На пороге появился Исай Григорьевич.
— Федор Иванович,
— Да, действительно, — спохватился отец. — А где же Гаврила!
Как из-под земли, держа новый парик в руках, вырос Гаврила. Отец осмотрел себя в зеркало, надел парик, приклеил новую бороду, поправил грим, сделав себя несколько старше, и быстро надел поданный ему черный, атласный, шитый серебром кафтан с малиновыми отворотами, подпоясав его широким кушаком. В этом костюме он был необычайно мужествен и красив.
— Ну, а теперь — тихо! — обратился он ко мне. — Я подумаю.
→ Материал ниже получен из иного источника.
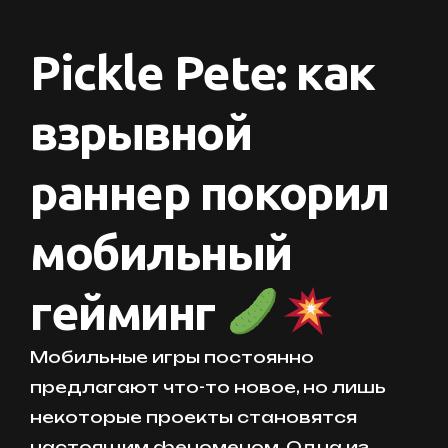
Pickle Pete: как
взрывной
раннер покорил
мобильный
гейминг
Мобильные игры постоянно
предлагают что-то новое, но лишь
некоторые проекты становятся
настоящим феноменом. Одна из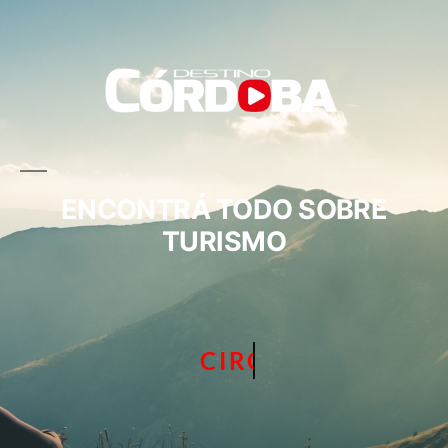
ENCONTRÁ TODO SOBRE
TURISMO
CIRCUITOS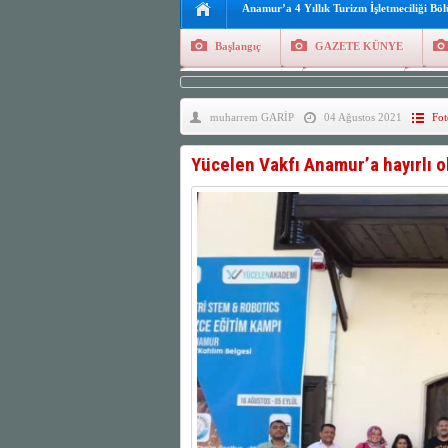
Anamur’a 4 Yıllık Turizm İşletmeciliği Bö
Başlangıç
GAZETE KÜNYE
Tüm Yazarlar
Manşetler
G
muharrem GARİP
04 Ağustos 2021
Fot
Finans
Kayıt Ol
Yücelen Vakfı Anamur’a hayırlı o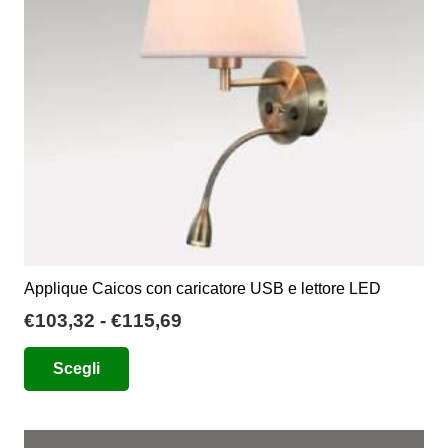
essere
scelte
nella
pagina
del
prodotto
Applique Caicos con caricatore USB e lettore LED
Fascia
€
103,32
-
€
115,69
di
Questo
Scegli
prezzo:
prodotto
da
ha
€103,32
più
Он сел в кресло перед зеркалом. Сначала я не заметила ничего особенного, но постепенно его лицо начало меняться. Подозрителен и беспокоен стал его взгляд. Горькие складки легли в углах рта, сурово сдвинулись брови. Это уже был не отец, только что обыгравший меня в «шестьдесят шесть». Это был царь Борис…
Я не хотела мешать и потихоньку вышла из уборной.
Третий звонок. На этот раз я пошла в ложу дирекции. Я всегда любила близко смотреть акт в тереме. Особенно сцену с «курантами» — сцену галлюцинации.
Я заглянула в зрительный зал… Было в нем что-то торжественно-праздничное, было именно то, что нравилось отцу.
Вступил оркестр… Открылись внутренние покои царского терема. Царевна Ксения горюет о мертвом женихе. Царевич и мамка играют в «хлёст», развлекая царевну.
Внезапно распахивается дверь, и на пороге ее вырастает могучая фигура Бориса. Мамка бросается перед ним на колени.
— Аль лютый зверь наседку всполохнул! — с какой-то горечью произносит он.
Затем медленно подходит к дочери, ласково и бережно обнимает ее… «Дитя мое, моя голубка…»
После ухода Ксении обращается к сыну, берет его за подбородок, внимательно смотрит ему прямо в глаза: «Учись, мой сын!..» Он пел душевно, проникновенно и пророчески звучала фраза: «Когда-нибудь, и скоро может быть, тебе все это царство достанется…»
Борис остается один.
«Достиг я высшей власти…».
Тихо начинает он этот монолог, как бы разговаривая с самим собой. Постепенно отчаяние охватывает его. Борис видит, что деяния его не привели к добру. «Глад и мор, и разорение…» Грудь его дышит тяжело, взволнованно ходит он по терему и в изнеможении падает в кресло. «О господи… боже мой!»
«Гонец из Кракова!» — докладывает ближний боярин. После этой фразы артист что-то замешкался и, видимо, спутал реплику.
Помню, как грозно посмотрел на него Федор Иванович. Встав во весь рост, он властно стукнул кулаком по столу: «Гонца схватить!!» — и вдруг, неожиданно нагнувшись к боярину, сказал тихо, но так, что я, сидевшая в ложе у самой сцены, слышала отчетливо: «…И роль выучить!..»
Публика, конечно, ничего не заметила. Далее идет сцена с Шуйским.
Удивительно произносил Шаляпин при появлении льстивого царедворца: «А, Шуйский?!» Сколько было в одном этом слове язвительности, горестной насмешки и недоверия.